■ YOUR GOAL:
Please reproduce the listing word for word. Pictures stay out.

------------------------

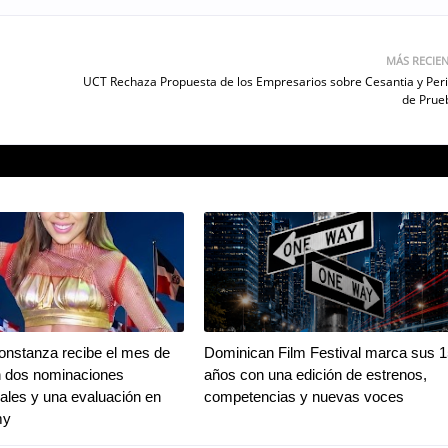
MÁS RECIE
UCT Rechaza Propuesta de los Empresarios sobre Cesantia y Per
de Prue
onstanza recibe el mes de
Dominican Film Festival marca sus 1
n dos nominaciones
años con una edición de estrenos,
nales y una evaluación en
competencias y nuevas voces
my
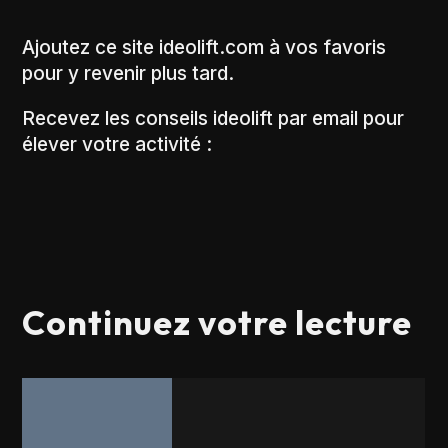
Ajoutez ce site ideolift.com à vos favoris
pour y revenir plus tard.
Recevez les conseils ideolift par email pour
élever votre activité :
Continuez votre lecture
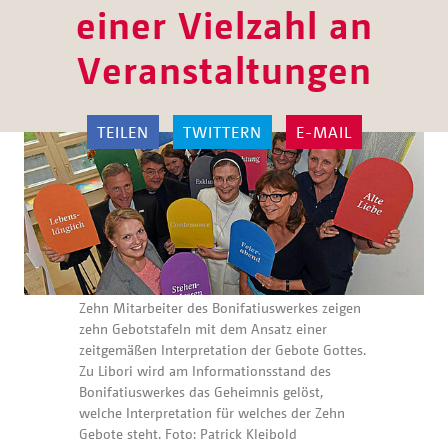
einer Vielzahl an
Veranstaltungen
TEILEN
TWITTERN
E-MAIL
Zehn Mitarbeiter des Bonifatiuswerkes zeigen
zehn Gebotstafeln mit dem Ansatz einer
zeitgemäßen Interpretation der Gebote Gottes.
Zu Libori wird am Informationsstand des
Bonifatiuswerkes das Geheimnis gelöst,
welche Interpretation für welches der Zehn
Gebote steht. Foto: Patrick Kleibold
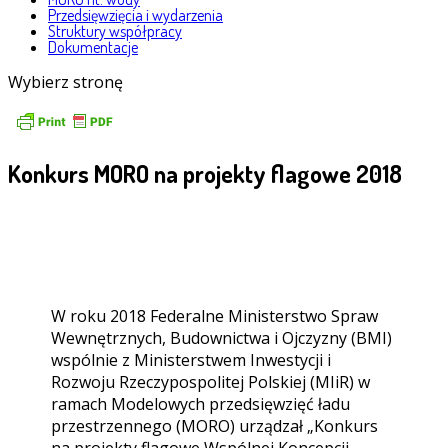
Przedsięwzięcia i wydarzenia
Struktury współpracy
Dokumentacje
Wybierz stronę
Konkurs MORO na projekty flagowe 2018
W roku 2018 Federalne Ministerstwo Spraw
Wewnętrznych, Budownictwa i Ojczyzny (BMI)
wspólnie z Ministerstwem Inwestycji i
Rozwoju Rzeczypospolitej Polskiej (MIiR) w
ramach Modelowych przedsięwzięć ładu
przestrzennego (MORO) urządzał „Konkurs
na projekty flagowe Wspólnej Koncepcji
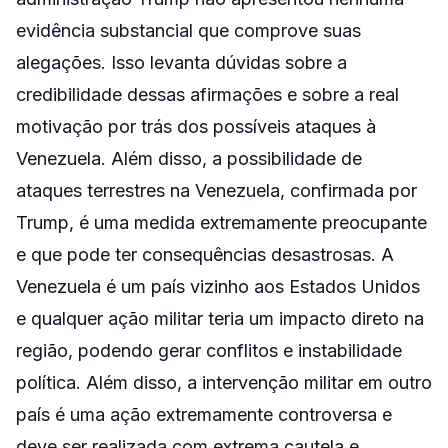
evidência substancial que comprove suas
alegações. Isso levanta dúvidas sobre a
credibilidade dessas afirmações e sobre a real
motivação por trás dos possíveis ataques à
Venezuela. Além disso, a possibilidade de
ataques terrestres na Venezuela, confirmada por
Trump, é uma medida extremamente preocupante
e que pode ter consequências desastrosas. A
Venezuela é um país vizinho aos Estados Unidos
e qualquer ação militar teria um impacto direto na
região, podendo gerar conflitos e instabilidade
política. Além disso, a intervenção militar em outro
país é uma ação extremamente controversa e
deve ser realizada com extrema cautela e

------------------------

■ EXPECTED ANSWER:
MÁS RECIE
UCT Rechaza Propuesta de los Empresarios sobre Cesantia y Per
de Prue
onstanza recibe el mes de
Dominican Film Festival marca sus 1
n dos nominaciones
años con una edición de estrenos,
nales y una evaluación en
competencias y nuevas voces
my
Ajoutez ce site ideolift.com à vos favoris
pour y revenir plus tard.
Recevez les conseils ideolift par email pour
élever votre activité :
Continuez votre lecture
einer Vielzahl an
Veranstaltungen
TEILEN
TWITTERN
E-MAIL
Zehn Mitarbeiter des Bonifatiuswerkes zeigen
zehn Gebotstafeln mit dem Ansatz einer
zeitgemäßen Interpretation der Gebote Gottes.
Zu Libori wird am Informationsstand des
Bonifatiuswerkes das Geheimnis gelöst,
welche Interpretation für welches der Zehn
Gebote steht. Foto: Patrick Kleibold
Przedsięwzięcia i wydarzenia
Struktury współpracy
Dokumentacje
Wybierz stronę
Konkurs MORO na projekty flagowe 2018
W roku 2018 Federalne Ministerstwo Spraw
Wewnętrznych, Budownictwa i Ojczyzny (BMI)
wspólnie z Ministerstwem Inwestycji i
Rozwoju Rzeczypospolitej Polskiej (MIiR) w
ramach Modelowych przedsięwzięć ładu
przestrzennego (MORO) urządzał „Konkurs
na projekty flagowe Wspólnej Koncepcji
evidência substancial que comprove suas
alegações. Isso levanta dúvidas sobre a
credibilidade dessas afirmações e sobre a real
motivação por trás dos possíveis ataques à
Venezuela. Além disso, a possibilidade de
ataques terrestres na Venezuela, confirmada por
Trump, é uma medida extremamente preocupante
e que pode ter consequências desastrosas. A
Venezuela é um país vizinho aos Estados Unidos
e qualquer ação militar teria um impacto direto na
região, podendo gerar conflitos e instabilidade
política. Além disso, a intervenção militar em outro
país é uma ação extremamente controversa e
deve ser realizada com extrema cautela e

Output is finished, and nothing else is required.